## Records supplied
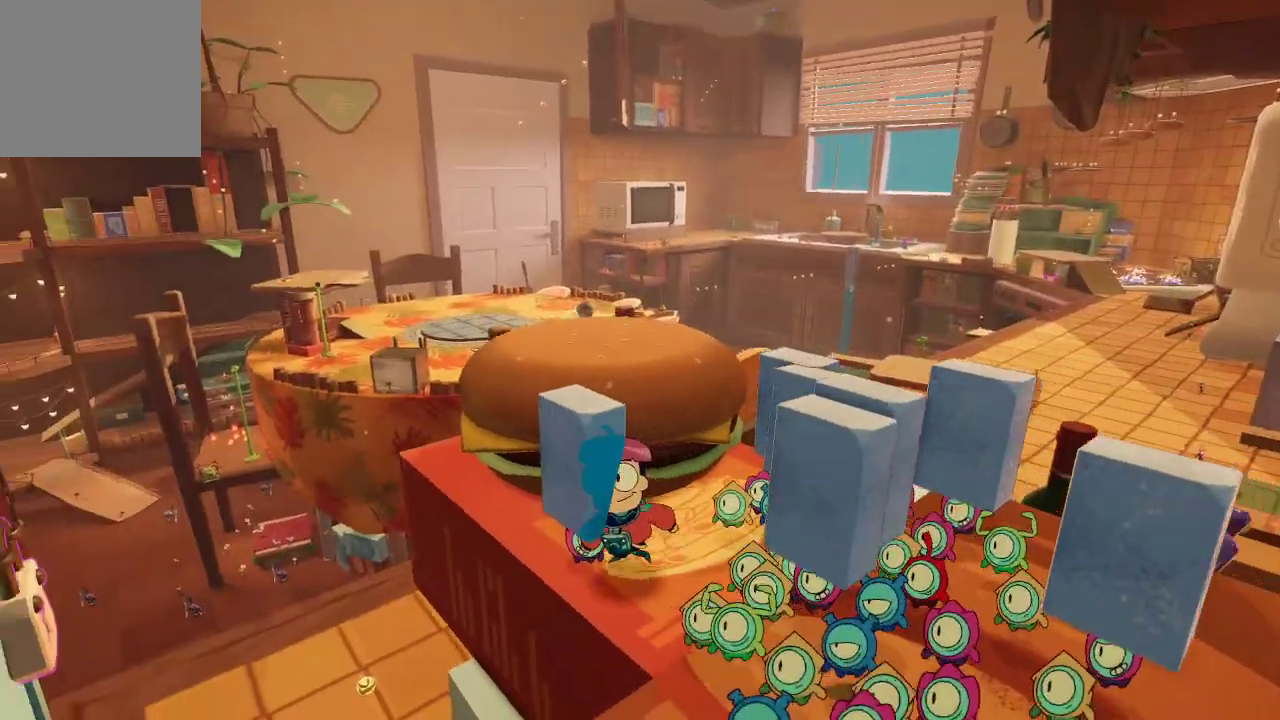
{"buttons": [], "left_stick": "up-left", "right_stick": "center", "events": [[167, "right_stick", "center"], [500, "left_stick", "up-left"]]}
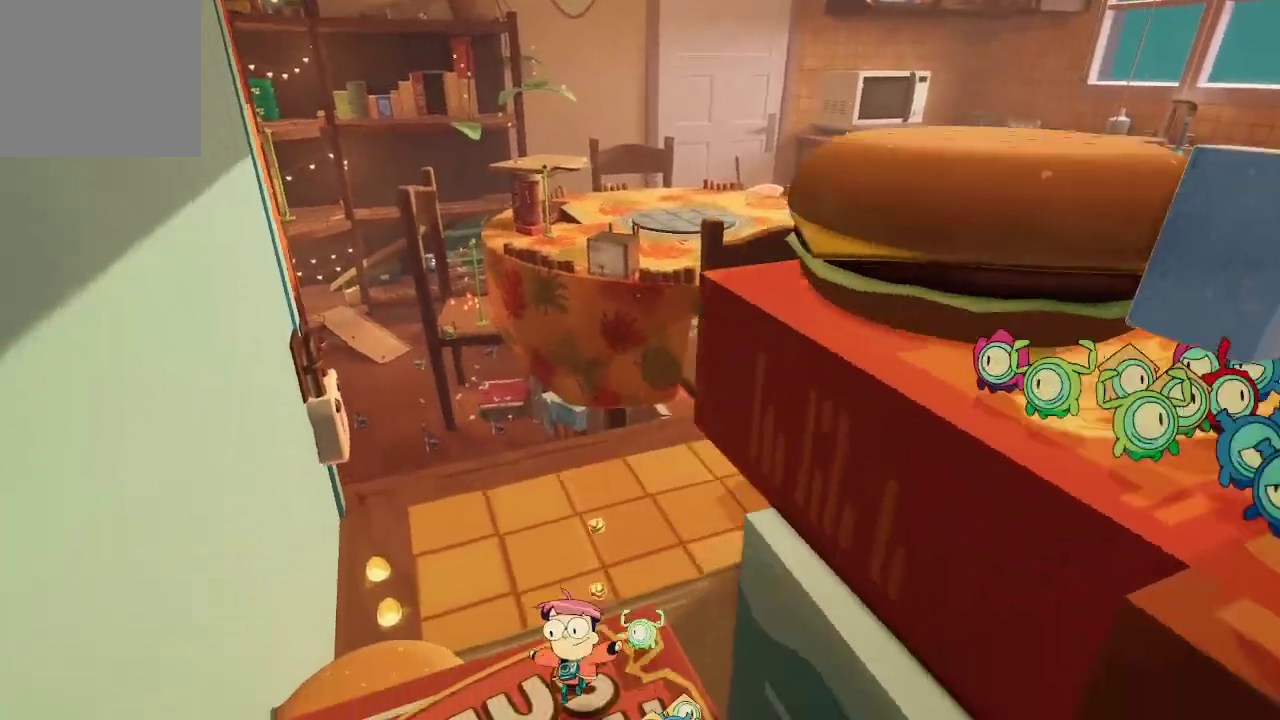
{"buttons": [], "left_stick": "up-right", "right_stick": "center", "events": [[200, "A", "down"], [367, "left_stick", "up"], [400, "A", "up"], [500, "left_stick", "up-right"]]}
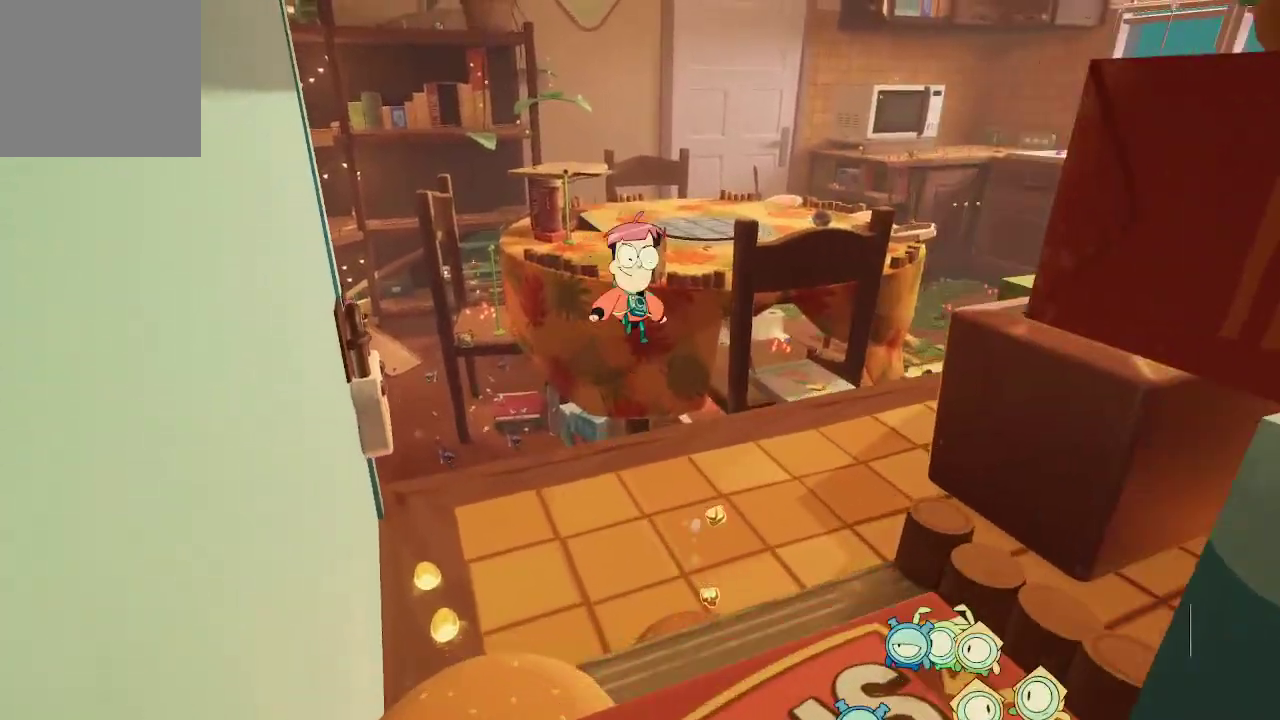
{"buttons": ["A"], "left_stick": "up", "right_stick": "center", "events": [[167, "left_stick", "up"], [333, "A", "down"]]}
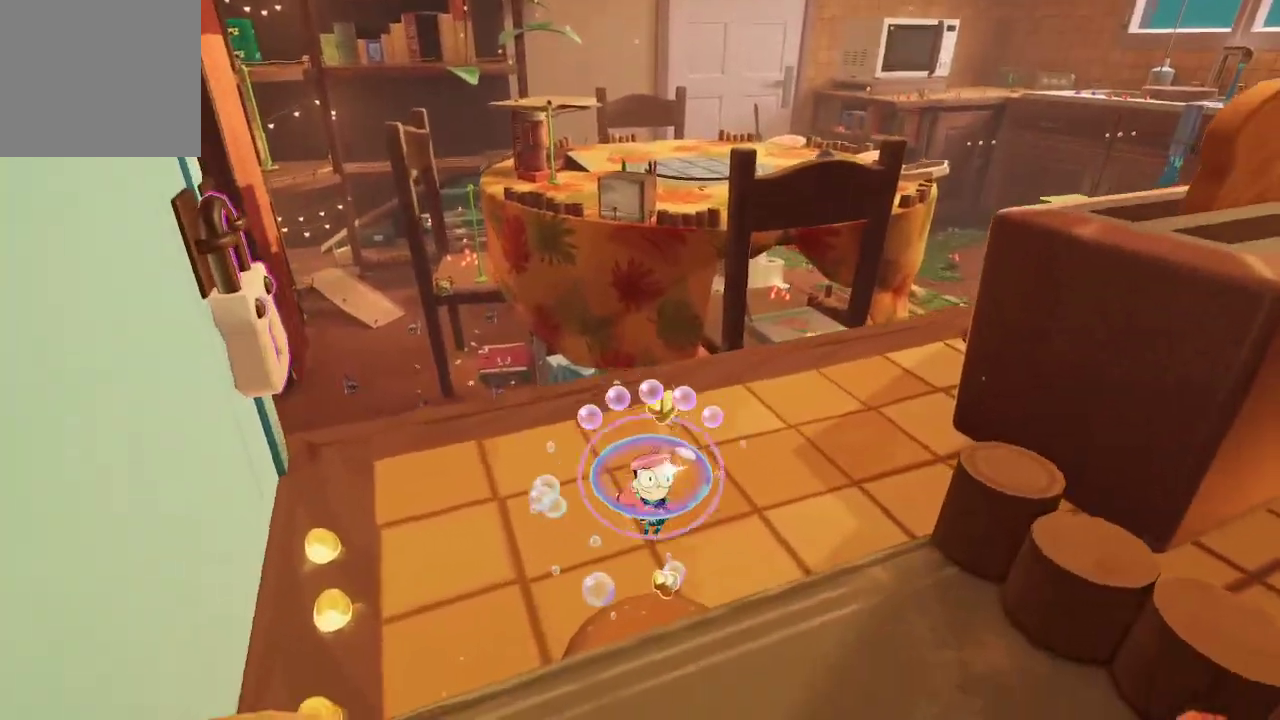
{"buttons": [], "left_stick": "center", "right_stick": "center", "events": [[33, "left_stick", "center"], [267, "left_stick", "down"], [400, "A", "up"], [400, "left_stick", "center"]]}
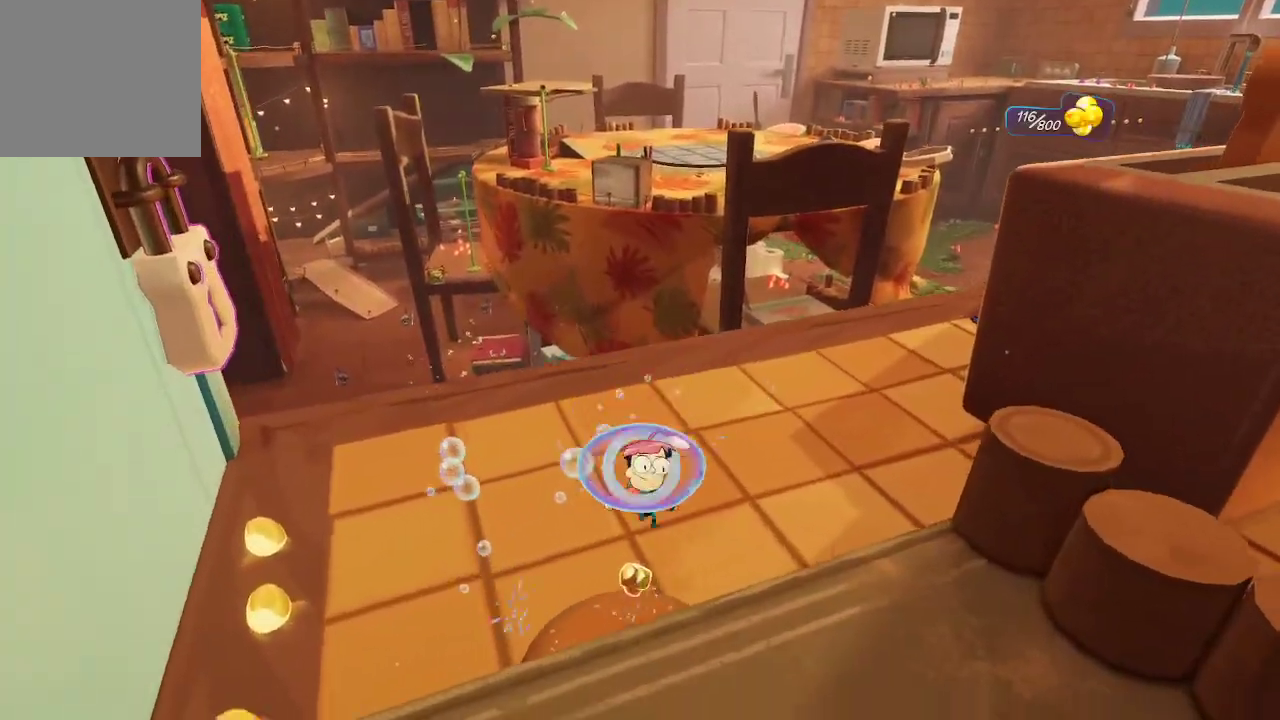
{"buttons": [], "left_stick": "up-left", "right_stick": "left", "events": [[100, "left_stick", "up-left"], [367, "right_stick", "down-left"], [433, "right_stick", "left"]]}
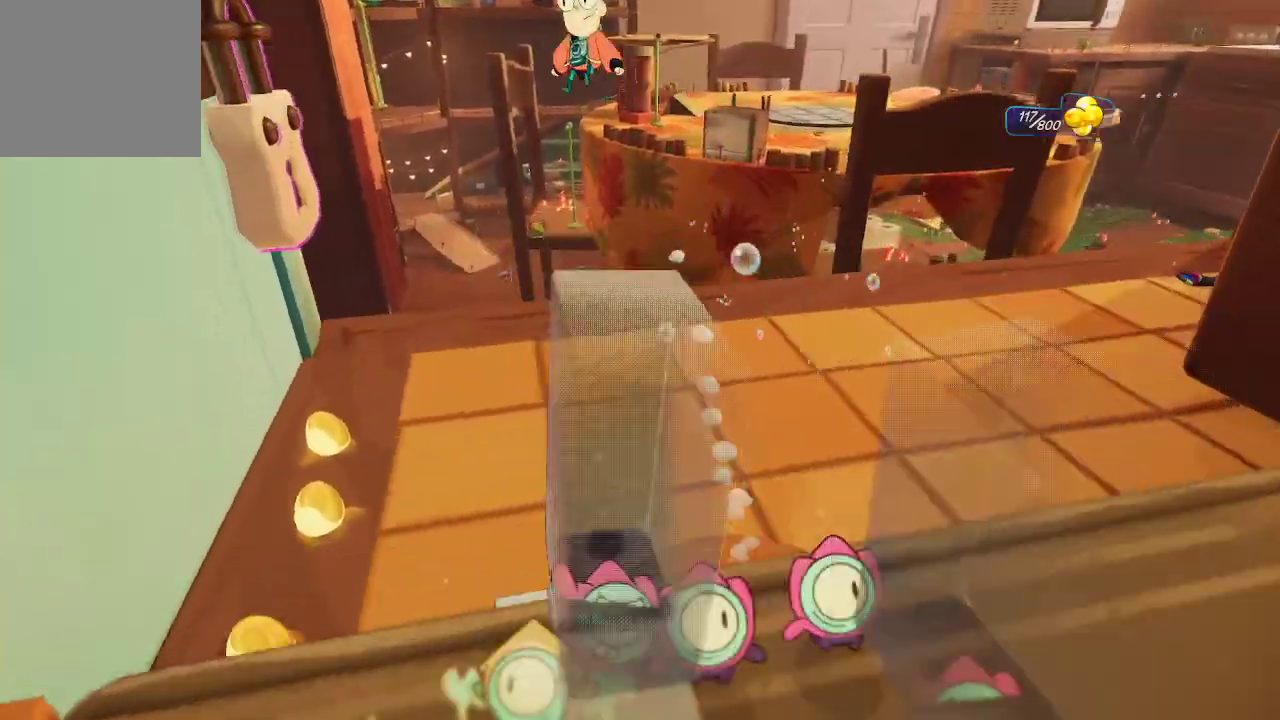
{"buttons": [], "left_stick": "down-left", "right_stick": "center", "events": [[300, "right_stick", "center"], [367, "left_stick", "left"], [467, "left_stick", "down-left"]]}
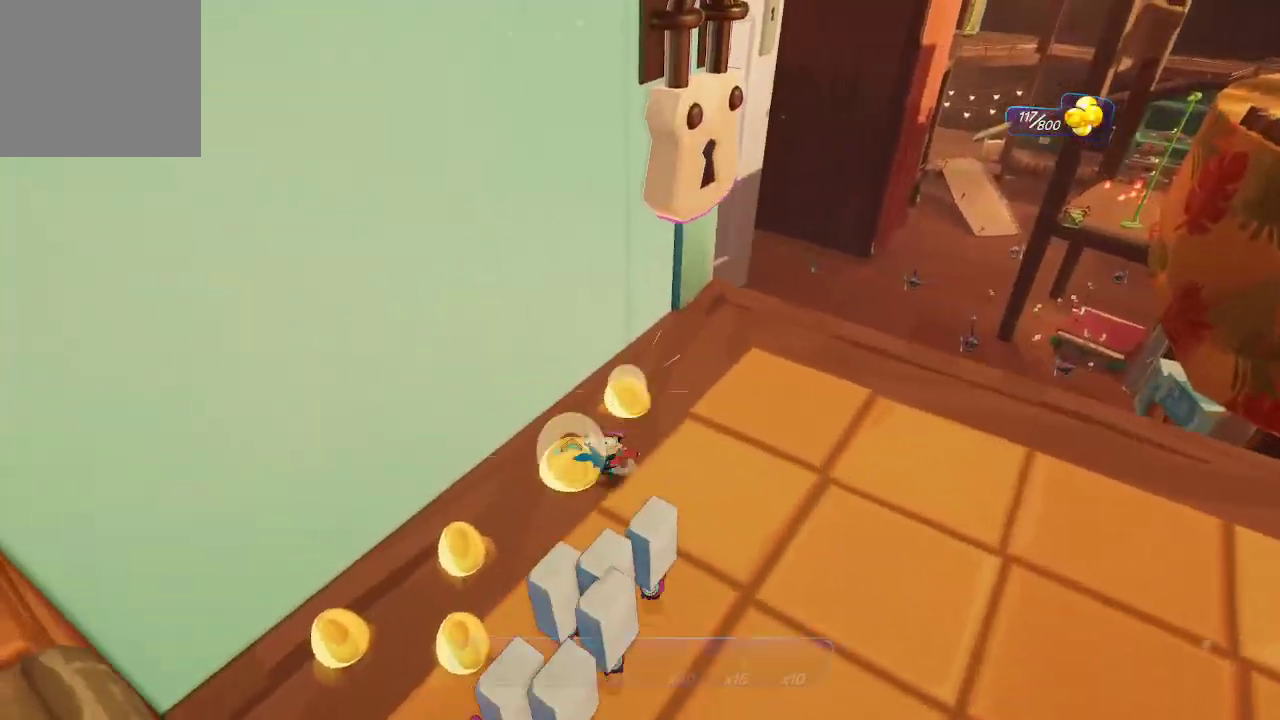
{"buttons": [], "left_stick": "down-left", "right_stick": "center", "events": []}
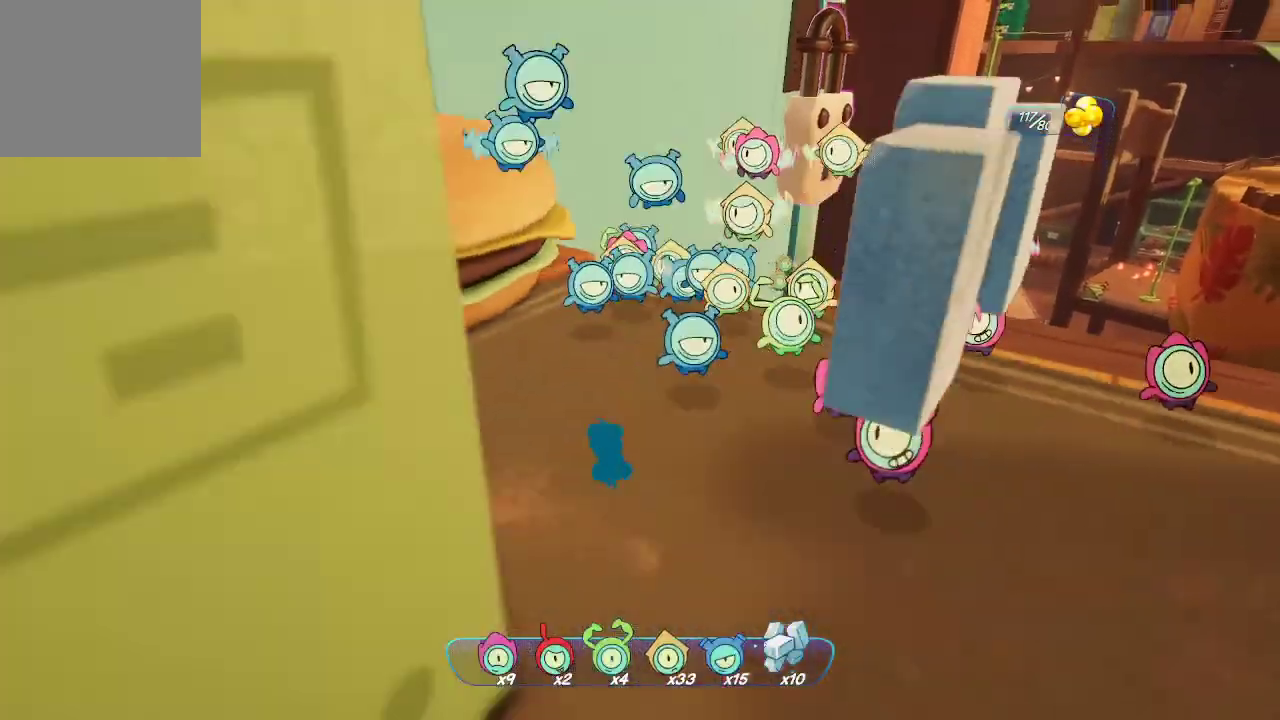
{"buttons": [], "left_stick": "up-right", "right_stick": "left", "events": [[67, "left_stick", "down-right"], [200, "left_stick", "up-right"], [200, "right_stick", "left"]]}
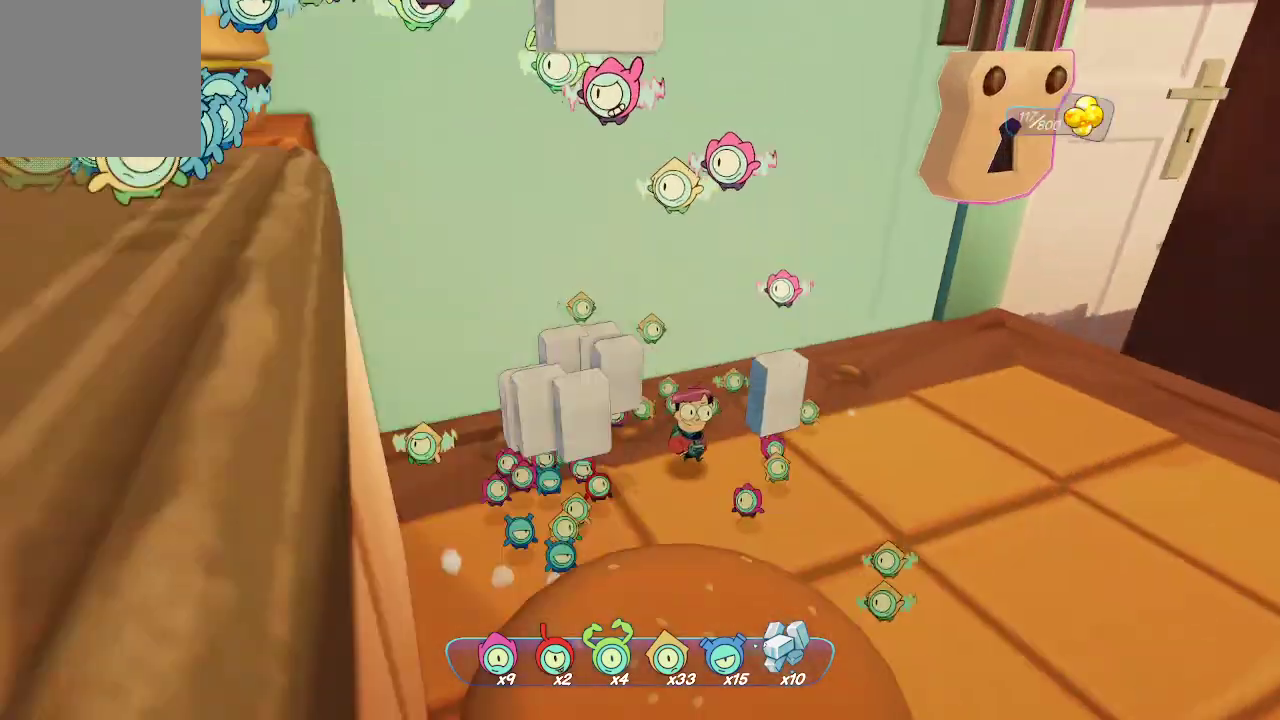
{"buttons": [], "left_stick": "down-left", "right_stick": "left", "events": [[200, "left_stick", "center"], [333, "left_stick", "down"], [433, "left_stick", "down-left"]]}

## Brief
Transcribe every entry exactly. Leave out the pictures.

## Reply
{"buttons": [], "left_stick": "up-left", "right_stick": "center", "events": [[167, "right_stick", "center"], [500, "left_stick", "up-left"]]}
{"buttons": [], "left_stick": "up-right", "right_stick": "center", "events": [[200, "A", "down"], [367, "left_stick", "up"], [400, "A", "up"], [500, "left_stick", "up-right"]]}
{"buttons": ["A"], "left_stick": "up", "right_stick": "center", "events": [[167, "left_stick", "up"], [333, "A", "down"]]}
{"buttons": [], "left_stick": "center", "right_stick": "center", "events": [[33, "left_stick", "center"], [267, "left_stick", "down"], [400, "A", "up"], [400, "left_stick", "center"]]}
{"buttons": [], "left_stick": "up-left", "right_stick": "left", "events": [[100, "left_stick", "up-left"], [367, "right_stick", "down-left"], [433, "right_stick", "left"]]}
{"buttons": [], "left_stick": "down-left", "right_stick": "center", "events": [[300, "right_stick", "center"], [367, "left_stick", "left"], [467, "left_stick", "down-left"]]}
{"buttons": [], "left_stick": "down-left", "right_stick": "center", "events": []}
{"buttons": [], "left_stick": "up-right", "right_stick": "left", "events": [[67, "left_stick", "down-right"], [200, "left_stick", "up-right"], [200, "right_stick", "left"]]}
{"buttons": [], "left_stick": "down-left", "right_stick": "left", "events": [[200, "left_stick", "center"], [333, "left_stick", "down"], [433, "left_stick", "down-left"]]}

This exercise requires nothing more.